Goffman a également exploré la fragilité de l’identité sociale dans son ouvrage Asiles (1961), axé sur les institutions totales. En tant qu’observateur participant dans un asile, en tant qu’infirmier, il a cherché à contester le fonctionnalisme en démontrant qu’il subsiste une marge de liberté pour l’acteur, même dans une institution totale. Il a identifié deux façons d’adapter son comportement. L’adaptation primaire, consistant à s’approprier les finalités de l’institution et à les légitimer, et l’adaptation secondaire, permettant de prendre une certaine distance par rapport au rôle assigné. Cela est illustré par les patients en asile, participant aux séances thérapeutiques plus pour impressionner le personnel que pour leurs effets thérapeutiques.

Dans Stigmates (1963), Goffman a examiné les interactions entre les individus porteurs de stigmates et ceux considérés comme « normaux ». Les stigmates peuvent être visibles, nécessitant un contrôle accru de l’interaction, ou invisibles, obligeant l’acteur à réguler les informations relatives à ces stigmates. Il a défini le stigmate comme toute caractéristique individuelle qui, si elle était connue de l’interlocuteur, pourrait faire baisser le statut de la personne.

La sociologie de Goffman peut être caractérisée comme une sociologie d’élucidation. Son objectif était de mettre en évidence les pratiques de la vie quotidienne que les individus adoptent souvent de manière inconsciente, les considérant comme naturelles.

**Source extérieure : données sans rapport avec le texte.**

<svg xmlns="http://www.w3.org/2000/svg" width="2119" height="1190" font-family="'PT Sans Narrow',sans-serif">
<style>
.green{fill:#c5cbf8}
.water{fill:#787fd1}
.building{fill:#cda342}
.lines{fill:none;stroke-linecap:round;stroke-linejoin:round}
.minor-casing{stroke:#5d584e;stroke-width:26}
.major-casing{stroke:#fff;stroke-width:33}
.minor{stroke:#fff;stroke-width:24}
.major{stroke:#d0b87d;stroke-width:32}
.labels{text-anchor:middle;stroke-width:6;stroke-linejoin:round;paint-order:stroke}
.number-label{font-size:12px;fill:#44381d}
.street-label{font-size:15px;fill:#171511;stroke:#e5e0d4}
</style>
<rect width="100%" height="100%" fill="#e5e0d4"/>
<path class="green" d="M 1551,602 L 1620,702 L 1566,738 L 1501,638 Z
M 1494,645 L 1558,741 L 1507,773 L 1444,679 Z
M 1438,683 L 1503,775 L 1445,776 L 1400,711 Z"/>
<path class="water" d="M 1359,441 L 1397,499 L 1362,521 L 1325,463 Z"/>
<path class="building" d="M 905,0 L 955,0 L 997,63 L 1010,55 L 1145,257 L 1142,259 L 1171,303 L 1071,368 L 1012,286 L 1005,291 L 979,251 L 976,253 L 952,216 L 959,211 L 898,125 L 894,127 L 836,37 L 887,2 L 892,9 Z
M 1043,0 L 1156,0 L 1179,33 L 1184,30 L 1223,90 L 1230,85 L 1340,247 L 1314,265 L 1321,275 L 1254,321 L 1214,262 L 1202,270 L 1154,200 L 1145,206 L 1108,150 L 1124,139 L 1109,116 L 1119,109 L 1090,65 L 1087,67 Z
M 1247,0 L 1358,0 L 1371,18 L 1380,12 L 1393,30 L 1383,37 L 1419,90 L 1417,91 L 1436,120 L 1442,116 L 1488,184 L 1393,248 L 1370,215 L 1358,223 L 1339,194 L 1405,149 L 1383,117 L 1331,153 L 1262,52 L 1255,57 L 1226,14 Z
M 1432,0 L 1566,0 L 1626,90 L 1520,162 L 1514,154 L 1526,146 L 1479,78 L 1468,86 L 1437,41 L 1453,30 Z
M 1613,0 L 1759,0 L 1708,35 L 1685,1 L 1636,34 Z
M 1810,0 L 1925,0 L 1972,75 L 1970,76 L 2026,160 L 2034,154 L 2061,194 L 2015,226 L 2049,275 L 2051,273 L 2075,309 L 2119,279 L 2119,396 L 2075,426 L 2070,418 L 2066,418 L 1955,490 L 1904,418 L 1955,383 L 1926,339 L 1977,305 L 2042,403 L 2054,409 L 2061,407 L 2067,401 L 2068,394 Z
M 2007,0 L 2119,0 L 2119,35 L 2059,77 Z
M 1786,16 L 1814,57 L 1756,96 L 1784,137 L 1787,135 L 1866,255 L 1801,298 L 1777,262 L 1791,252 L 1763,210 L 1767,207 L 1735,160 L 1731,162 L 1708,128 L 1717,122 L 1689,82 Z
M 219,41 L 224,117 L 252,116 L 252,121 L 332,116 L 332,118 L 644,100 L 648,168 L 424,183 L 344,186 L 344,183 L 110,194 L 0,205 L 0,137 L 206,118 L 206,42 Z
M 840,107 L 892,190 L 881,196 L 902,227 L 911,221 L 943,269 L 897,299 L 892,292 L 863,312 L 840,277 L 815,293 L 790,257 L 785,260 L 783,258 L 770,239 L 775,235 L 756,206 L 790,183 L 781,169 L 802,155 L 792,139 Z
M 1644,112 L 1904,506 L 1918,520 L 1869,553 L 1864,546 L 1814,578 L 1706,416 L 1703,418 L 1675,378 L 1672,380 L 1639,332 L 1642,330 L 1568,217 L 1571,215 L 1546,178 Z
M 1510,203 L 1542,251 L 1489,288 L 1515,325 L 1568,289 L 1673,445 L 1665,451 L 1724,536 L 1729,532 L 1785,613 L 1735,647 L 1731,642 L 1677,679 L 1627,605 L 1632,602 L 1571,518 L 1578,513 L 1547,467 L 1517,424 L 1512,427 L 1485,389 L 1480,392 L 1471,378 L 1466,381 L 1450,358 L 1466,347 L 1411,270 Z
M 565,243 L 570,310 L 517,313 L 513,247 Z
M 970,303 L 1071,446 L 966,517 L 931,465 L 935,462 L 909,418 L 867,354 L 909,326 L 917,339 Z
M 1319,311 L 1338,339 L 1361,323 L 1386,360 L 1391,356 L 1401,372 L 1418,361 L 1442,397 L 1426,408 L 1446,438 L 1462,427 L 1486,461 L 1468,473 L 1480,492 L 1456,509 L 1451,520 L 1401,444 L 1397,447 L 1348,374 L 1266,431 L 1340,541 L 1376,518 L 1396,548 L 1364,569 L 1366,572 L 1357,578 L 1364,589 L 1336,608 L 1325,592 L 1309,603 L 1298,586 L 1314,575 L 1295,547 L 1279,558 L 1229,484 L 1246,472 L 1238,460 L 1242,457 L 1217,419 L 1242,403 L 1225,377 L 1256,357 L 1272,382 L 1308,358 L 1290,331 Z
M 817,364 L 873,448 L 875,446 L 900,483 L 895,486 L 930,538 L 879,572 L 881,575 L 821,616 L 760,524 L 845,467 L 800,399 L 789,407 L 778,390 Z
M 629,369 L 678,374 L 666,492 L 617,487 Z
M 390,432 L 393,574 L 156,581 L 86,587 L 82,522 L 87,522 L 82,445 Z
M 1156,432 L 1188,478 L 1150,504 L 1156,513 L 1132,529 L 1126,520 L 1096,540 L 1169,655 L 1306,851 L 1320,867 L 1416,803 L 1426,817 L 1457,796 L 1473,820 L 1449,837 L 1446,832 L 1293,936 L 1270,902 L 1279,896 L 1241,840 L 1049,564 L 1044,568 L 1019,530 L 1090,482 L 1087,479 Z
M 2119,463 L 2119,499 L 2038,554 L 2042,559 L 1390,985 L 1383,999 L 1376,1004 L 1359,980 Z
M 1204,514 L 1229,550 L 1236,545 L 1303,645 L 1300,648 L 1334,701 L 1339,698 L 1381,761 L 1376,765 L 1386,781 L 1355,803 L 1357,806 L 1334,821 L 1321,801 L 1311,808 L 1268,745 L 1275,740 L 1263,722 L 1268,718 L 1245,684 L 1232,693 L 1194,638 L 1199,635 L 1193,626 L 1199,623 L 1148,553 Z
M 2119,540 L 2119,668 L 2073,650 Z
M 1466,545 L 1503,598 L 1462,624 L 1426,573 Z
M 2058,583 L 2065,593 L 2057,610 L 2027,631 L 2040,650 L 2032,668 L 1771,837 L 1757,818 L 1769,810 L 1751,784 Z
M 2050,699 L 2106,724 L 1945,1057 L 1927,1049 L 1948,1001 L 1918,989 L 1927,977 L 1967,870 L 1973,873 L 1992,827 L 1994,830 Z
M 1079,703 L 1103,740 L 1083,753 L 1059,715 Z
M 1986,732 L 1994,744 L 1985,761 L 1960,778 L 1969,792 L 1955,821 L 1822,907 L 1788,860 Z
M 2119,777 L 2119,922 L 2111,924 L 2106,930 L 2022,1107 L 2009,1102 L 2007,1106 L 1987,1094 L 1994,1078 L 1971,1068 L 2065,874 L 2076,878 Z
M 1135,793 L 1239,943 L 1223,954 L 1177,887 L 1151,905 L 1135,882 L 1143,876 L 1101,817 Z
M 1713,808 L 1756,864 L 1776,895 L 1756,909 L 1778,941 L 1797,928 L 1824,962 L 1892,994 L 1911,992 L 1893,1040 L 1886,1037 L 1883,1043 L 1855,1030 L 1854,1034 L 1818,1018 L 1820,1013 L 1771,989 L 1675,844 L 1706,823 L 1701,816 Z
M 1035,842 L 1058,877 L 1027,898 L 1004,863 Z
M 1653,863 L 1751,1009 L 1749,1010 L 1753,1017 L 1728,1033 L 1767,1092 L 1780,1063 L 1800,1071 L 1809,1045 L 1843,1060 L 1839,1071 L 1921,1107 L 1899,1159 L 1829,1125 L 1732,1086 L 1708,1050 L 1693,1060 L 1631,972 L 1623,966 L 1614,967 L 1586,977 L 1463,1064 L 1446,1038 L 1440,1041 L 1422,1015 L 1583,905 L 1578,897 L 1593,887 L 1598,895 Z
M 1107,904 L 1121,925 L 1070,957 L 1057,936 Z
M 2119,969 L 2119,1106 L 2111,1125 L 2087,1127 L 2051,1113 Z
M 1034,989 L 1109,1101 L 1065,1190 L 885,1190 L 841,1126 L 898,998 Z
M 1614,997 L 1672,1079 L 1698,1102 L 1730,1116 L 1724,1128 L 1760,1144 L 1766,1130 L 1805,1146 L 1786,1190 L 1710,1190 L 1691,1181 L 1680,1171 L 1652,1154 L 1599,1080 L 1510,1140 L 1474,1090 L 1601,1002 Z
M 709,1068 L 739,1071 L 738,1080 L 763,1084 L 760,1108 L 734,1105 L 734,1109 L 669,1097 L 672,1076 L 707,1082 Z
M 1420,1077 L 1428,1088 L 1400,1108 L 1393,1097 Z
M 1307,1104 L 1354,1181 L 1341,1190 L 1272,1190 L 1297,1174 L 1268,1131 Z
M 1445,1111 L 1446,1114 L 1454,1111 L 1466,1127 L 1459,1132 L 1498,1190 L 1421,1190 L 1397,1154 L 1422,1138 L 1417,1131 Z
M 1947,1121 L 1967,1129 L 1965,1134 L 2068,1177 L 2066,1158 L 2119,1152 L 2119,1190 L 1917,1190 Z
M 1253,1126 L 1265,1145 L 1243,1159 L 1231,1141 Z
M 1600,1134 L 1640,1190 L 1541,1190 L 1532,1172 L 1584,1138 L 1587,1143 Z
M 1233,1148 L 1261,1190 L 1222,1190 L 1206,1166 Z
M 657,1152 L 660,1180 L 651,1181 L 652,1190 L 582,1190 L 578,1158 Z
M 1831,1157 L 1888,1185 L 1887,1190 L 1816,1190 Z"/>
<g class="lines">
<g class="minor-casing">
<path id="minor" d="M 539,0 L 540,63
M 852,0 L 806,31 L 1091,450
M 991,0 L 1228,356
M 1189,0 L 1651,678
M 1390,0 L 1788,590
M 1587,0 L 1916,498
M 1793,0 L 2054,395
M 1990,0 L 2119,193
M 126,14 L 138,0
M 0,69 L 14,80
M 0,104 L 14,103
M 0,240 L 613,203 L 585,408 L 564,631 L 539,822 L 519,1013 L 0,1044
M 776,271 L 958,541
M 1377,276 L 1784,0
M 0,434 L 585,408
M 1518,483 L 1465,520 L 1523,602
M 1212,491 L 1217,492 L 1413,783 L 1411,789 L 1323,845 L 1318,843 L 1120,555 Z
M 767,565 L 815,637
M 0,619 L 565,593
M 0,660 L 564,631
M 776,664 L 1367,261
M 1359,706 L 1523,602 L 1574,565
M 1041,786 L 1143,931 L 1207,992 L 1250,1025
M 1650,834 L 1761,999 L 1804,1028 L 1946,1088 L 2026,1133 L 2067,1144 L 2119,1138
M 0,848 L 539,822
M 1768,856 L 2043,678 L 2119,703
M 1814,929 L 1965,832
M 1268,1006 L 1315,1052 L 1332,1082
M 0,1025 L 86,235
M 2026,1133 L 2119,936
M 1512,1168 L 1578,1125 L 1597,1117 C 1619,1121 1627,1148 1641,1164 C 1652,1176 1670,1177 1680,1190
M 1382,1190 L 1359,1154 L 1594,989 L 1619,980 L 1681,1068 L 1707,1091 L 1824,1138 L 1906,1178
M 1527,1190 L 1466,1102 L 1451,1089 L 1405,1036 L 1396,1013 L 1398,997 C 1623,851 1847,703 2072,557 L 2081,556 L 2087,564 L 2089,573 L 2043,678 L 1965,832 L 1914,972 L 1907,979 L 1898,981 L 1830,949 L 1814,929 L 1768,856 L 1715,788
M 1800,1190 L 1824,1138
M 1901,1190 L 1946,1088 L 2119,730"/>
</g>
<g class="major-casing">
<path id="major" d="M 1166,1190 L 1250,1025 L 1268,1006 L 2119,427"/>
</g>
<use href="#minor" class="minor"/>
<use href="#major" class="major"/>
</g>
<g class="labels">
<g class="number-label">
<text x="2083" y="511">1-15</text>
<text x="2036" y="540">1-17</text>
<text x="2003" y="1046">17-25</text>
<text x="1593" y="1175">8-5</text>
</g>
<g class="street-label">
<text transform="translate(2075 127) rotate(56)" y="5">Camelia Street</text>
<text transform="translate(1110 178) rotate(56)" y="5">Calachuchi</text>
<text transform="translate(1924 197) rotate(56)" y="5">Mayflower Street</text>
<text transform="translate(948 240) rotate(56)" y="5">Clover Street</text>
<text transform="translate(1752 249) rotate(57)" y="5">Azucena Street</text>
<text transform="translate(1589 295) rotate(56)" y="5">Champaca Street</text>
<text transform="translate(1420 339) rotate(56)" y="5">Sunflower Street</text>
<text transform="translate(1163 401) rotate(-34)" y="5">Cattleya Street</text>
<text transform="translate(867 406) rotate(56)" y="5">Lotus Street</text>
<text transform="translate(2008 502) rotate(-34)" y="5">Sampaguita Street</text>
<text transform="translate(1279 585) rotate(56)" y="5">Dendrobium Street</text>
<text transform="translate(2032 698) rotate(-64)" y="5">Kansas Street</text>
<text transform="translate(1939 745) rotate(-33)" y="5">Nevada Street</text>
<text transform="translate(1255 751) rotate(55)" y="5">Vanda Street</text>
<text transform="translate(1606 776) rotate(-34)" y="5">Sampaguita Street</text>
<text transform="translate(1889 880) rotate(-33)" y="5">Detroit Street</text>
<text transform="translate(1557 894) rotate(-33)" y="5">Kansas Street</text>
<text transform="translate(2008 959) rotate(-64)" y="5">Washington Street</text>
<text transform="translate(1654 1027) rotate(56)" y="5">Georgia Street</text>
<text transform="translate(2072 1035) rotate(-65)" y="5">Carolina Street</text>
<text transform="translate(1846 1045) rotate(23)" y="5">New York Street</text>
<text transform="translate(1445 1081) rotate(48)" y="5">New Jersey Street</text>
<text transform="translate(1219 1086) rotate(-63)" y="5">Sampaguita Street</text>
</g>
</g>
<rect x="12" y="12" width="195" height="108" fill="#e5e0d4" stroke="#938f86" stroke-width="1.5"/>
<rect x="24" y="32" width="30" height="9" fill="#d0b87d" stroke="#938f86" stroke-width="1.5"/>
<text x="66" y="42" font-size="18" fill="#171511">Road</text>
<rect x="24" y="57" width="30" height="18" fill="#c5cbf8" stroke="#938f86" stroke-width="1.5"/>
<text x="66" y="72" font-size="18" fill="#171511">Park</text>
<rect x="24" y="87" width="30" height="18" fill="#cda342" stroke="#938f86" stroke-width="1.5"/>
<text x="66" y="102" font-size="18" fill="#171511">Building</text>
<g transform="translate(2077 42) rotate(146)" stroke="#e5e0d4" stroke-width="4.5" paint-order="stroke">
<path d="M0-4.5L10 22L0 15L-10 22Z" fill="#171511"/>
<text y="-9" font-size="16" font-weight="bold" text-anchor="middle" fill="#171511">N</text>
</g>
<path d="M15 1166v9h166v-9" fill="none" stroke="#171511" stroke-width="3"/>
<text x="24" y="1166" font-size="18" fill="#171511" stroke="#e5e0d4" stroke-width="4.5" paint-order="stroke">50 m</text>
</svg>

Becker et son analyse de la déviance

Howard Becker (1928-2023) a apporté une contribution significative à l’analyse de la déviance à travers son ouvrage Outsiders (1963). Son approche remet en question le fonctionnalisme qui considère la déviance comme le symptôme d’une désorganisation sociale. Il s’éloigne également de ceux qui voient la déviance comme le résultat d’une maladie mentale ou d’une pathologie. Selon Becker, la déviance n’est pas une caractéristique inhérente à l’individu, mais plutôt un label ou une étiquette attribuée par la société. Ainsi, la déviance découle de l’interaction entre un acte spécifique et le regard que la société porte sur cet acte, conduisant à une typologie particulière.

Becker souligne que l’individu ne devient véritablement déviant qu’à partir du moment où il est désigné comme tel par autrui. Ce processus d’étiquetage contribue à la création de l’unité sociale en mettant en pratique le système normatif de la société.

Il introduit également le concept de « carrière déviante ». Une fois étiquetés comme déviants, les individus risquent de se conformer à leur rôle de déviants, rendant difficile le retour à la normalité. Ils peuvent être entraînés dans une carrière de déviance qui se construit graduellement, considérant même la criminalité comme un métier qui s’apprend. Cette carrière peut éventuellement conduire à l’intégration dans un groupe organisé de déviants, comme illustré par l’exemple des fumeurs de marijuana.